• **Task description**:
Report how many of the lines below contain the word "Contributions". Give only the number.

• **Saved data entries**:
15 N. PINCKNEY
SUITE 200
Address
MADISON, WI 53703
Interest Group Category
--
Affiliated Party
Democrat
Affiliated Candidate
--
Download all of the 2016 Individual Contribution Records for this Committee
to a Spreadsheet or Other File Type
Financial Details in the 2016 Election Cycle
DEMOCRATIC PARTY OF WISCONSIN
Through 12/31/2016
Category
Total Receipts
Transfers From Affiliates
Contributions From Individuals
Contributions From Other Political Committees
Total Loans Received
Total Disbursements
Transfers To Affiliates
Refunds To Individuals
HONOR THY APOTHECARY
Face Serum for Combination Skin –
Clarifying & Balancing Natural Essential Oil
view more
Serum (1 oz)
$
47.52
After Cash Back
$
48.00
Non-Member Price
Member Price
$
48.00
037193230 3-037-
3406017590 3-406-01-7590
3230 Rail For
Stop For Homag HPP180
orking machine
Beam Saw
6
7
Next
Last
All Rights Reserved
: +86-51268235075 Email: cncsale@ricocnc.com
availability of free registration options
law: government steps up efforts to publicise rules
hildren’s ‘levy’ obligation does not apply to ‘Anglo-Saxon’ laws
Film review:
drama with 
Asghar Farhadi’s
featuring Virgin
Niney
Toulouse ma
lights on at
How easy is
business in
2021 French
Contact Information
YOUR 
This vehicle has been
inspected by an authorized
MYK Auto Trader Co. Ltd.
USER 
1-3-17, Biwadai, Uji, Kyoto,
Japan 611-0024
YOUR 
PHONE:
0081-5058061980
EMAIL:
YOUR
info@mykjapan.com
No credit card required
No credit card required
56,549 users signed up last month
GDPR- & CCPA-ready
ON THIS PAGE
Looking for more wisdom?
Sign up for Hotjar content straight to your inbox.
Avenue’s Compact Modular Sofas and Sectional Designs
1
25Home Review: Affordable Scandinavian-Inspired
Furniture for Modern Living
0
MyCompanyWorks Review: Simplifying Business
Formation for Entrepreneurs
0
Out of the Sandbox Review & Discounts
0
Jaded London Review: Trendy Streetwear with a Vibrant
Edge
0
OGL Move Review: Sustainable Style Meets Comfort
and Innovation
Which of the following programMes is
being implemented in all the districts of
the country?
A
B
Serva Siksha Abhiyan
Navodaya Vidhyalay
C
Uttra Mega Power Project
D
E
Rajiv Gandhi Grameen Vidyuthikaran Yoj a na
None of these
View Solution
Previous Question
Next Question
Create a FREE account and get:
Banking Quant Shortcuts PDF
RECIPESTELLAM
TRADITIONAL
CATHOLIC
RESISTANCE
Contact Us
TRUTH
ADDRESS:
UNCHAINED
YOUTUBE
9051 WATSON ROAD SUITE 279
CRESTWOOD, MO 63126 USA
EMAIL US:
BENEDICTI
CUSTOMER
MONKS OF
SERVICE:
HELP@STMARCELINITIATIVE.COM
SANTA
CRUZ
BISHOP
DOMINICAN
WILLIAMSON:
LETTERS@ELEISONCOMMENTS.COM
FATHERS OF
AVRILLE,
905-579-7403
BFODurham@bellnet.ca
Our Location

• **Written solution**:
2